As long as the file structures are identical, you can use the `pandas.concat` (for *concatenate*) function to combine data sets.

B

In [3]:
people = [
    {'name': 'John Doe', 'city': 'New York', 'state': 'NY', 'salary': 50000},
    {'name': 'Jane Smith', 'city': 'Los Angeles', 'state': 'CA', 'salary': 65000},
    {'name': 'Michael Johnson', 'city': 'Chicago', 'state': 'IL', 'salary': 40000},
    {'name': 'Emily Davis', 'city': 'Chicago', 'state': 'IL', 'salary': 480000},
    {'name': 'David Wilson', 'city': 'Los Angeles', 'state': 'CA', 'salary': 60000},
]
more_people = [
    {'name': 'Sarah Brown', 'city': 'Philadelphia', 'state': 'PA', 'salary': 52000},
    {'name': 'Alex Martinez', 'city': 'New York', 'state': 'NY', 'salary': 85000},
    {'name': 'Maria Garcia', 'city': 'New York', 'state': 'NY', 'salary': 160000},
    {'name': 'James Lee', 'city': 'Chicago', 'state': 'IL', 'salary': 80000},
    {'name': 'Linda Harris', 'city': 'San Francisco', 'state': 'CA', 'salary': 100000}
]

In [4]:
import pandas as pd

In [7]:
df = pd.DataFrame(people)
df

Unnamed: 0,name,city,state,salary
0,John Doe,New York,NY,50000
1,Jane Smith,Los Angeles,CA,65000
2,Michael Johnson,Chicago,IL,40000
3,Emily Davis,Chicago,IL,480000
4,David Wilson,Los Angeles,CA,60000


In [8]:
df2 = pd.DataFrame(more_people)
df2

Unnamed: 0,name,city,state,salary
0,Sarah Brown,Philadelphia,PA,52000
1,Alex Martinez,New York,NY,85000
2,Maria Garcia,New York,NY,160000
3,James Lee,Chicago,IL,80000
4,Linda Harris,San Francisco,CA,100000


Combining DataFrames involves using the `pd.concat` function. We also supply a few extra arguments:
    
- `axis=0` to perform a "stacking" or vertical join operation.
- `ignore_index=True` to reset the index on the resulting DataFrame

In [14]:
pd.concat([df, df2], ignore_index=True, axis=0)

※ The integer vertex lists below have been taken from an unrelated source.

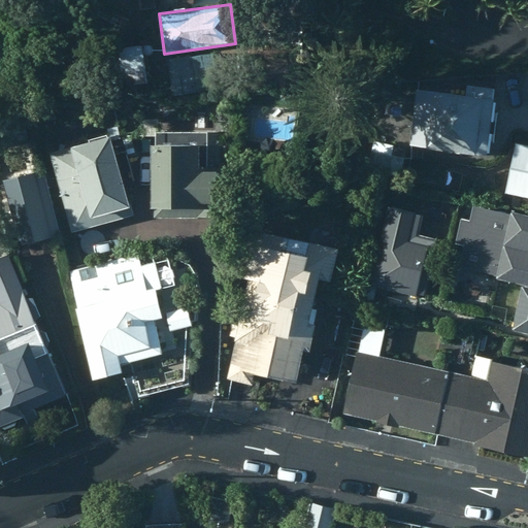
[(140,43),(116,47),(122,81),(146,77),(140,43)]
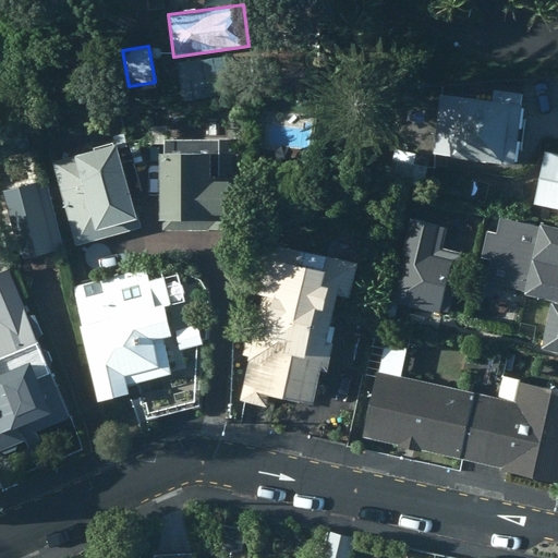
[(223,56),(176,60),(179,91),(226,85),(223,56)]
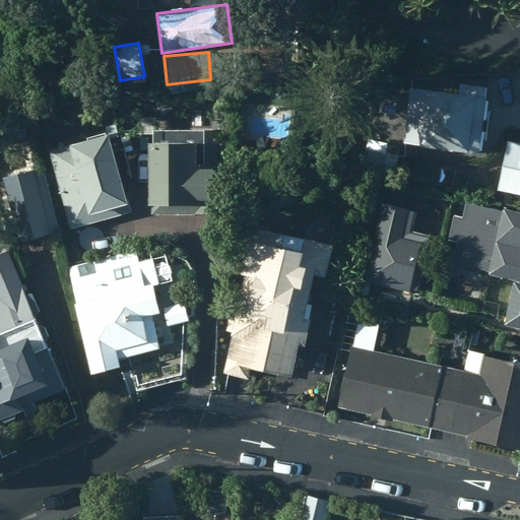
[(456,92),(408,87),(402,144),(479,152),(486,85),(457,82),(456,92)]
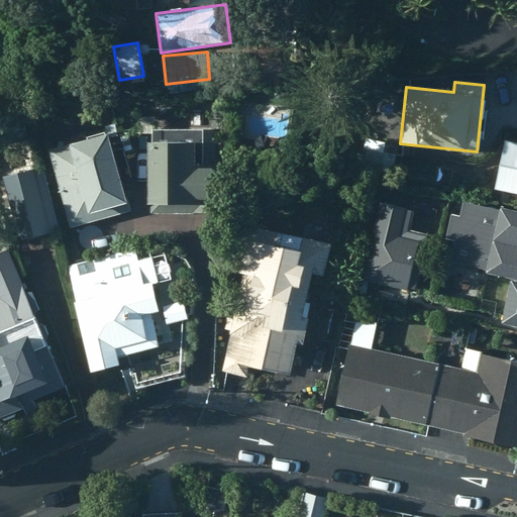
[(293,105),(239,99),(235,137),(288,143),(293,105)]
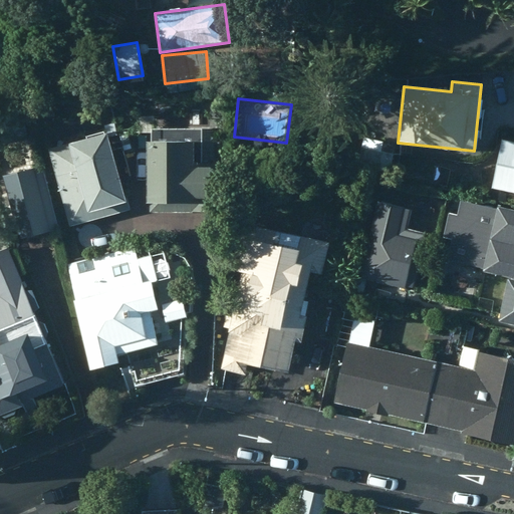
[(149,139),(143,139),(143,200),(148,200),(148,212),(217,211),(216,162),(199,162),(198,126),(149,126),(149,139)]
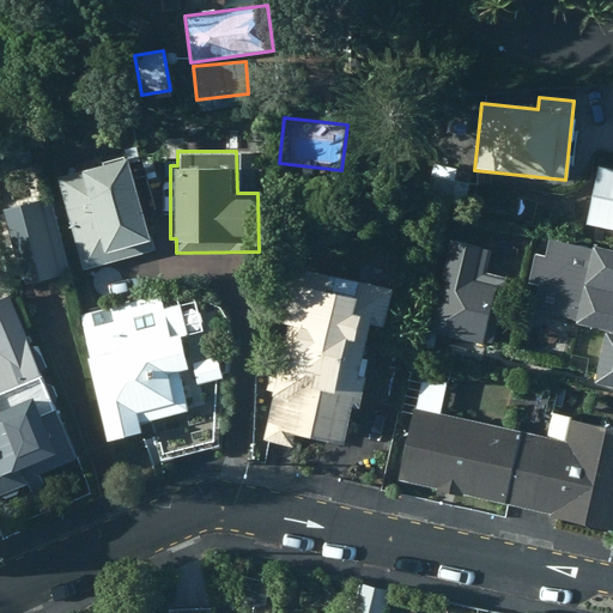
[(125,158),(54,176),(78,271),(153,252),(146,222),(141,223),(125,158)]
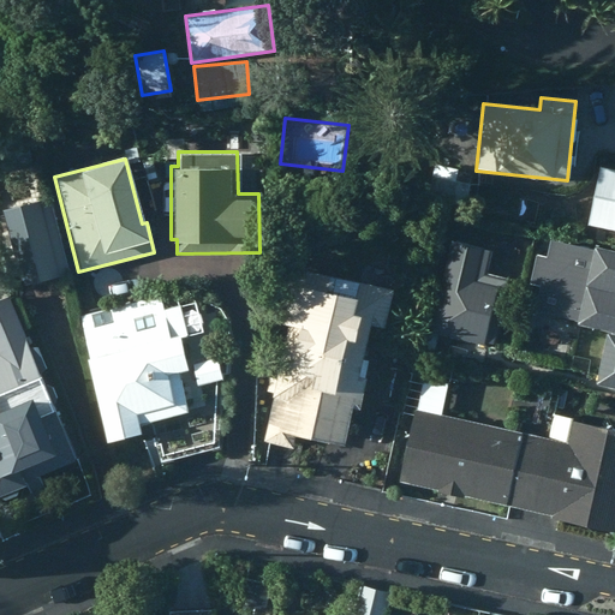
[(614,168),(598,166),(585,222),(614,228),(614,168)]
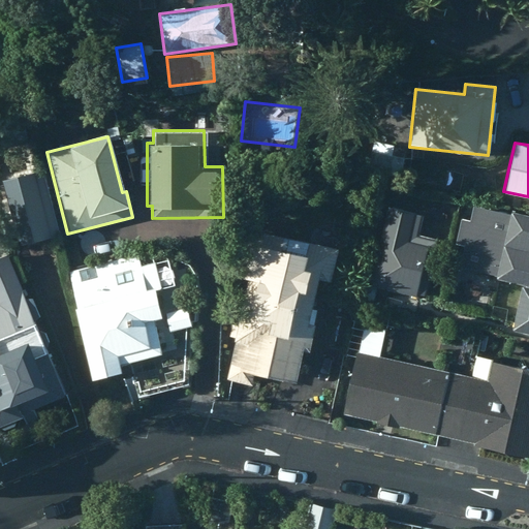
[(394,155),(371,151),(369,162),(392,166),(394,155)]
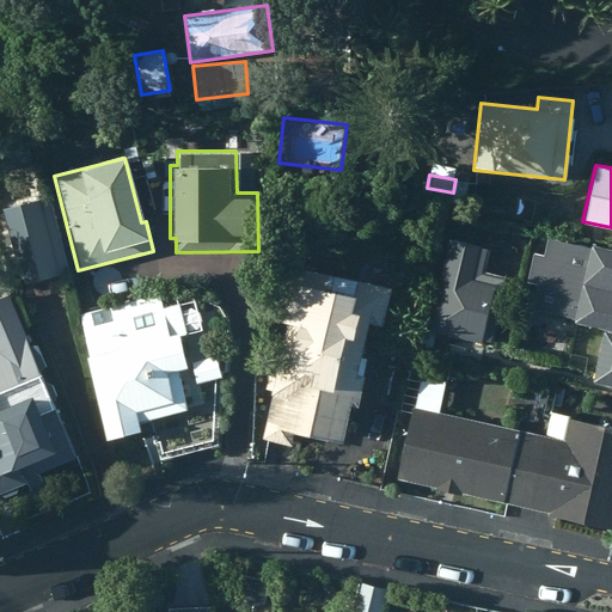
[(66,273),(48,199),(4,209),(22,283),(66,273)]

Unnamed: 0,name,city,state,salary
0,John Doe,New York,NY,50000
1,Jane Smith,Los Angeles,CA,65000
2,Michael Johnson,Chicago,IL,40000
3,Emily Davis,Chicago,IL,480000
4,David Wilson,Los Angeles,CA,60000
5,Sarah Brown,Philadelphia,PA,52000
6,Alex Martinez,New York,NY,85000
7,Maria Garcia,New York,NY,160000
8,James Lee,Chicago,IL,80000
9,Linda Harris,San Francisco,CA,100000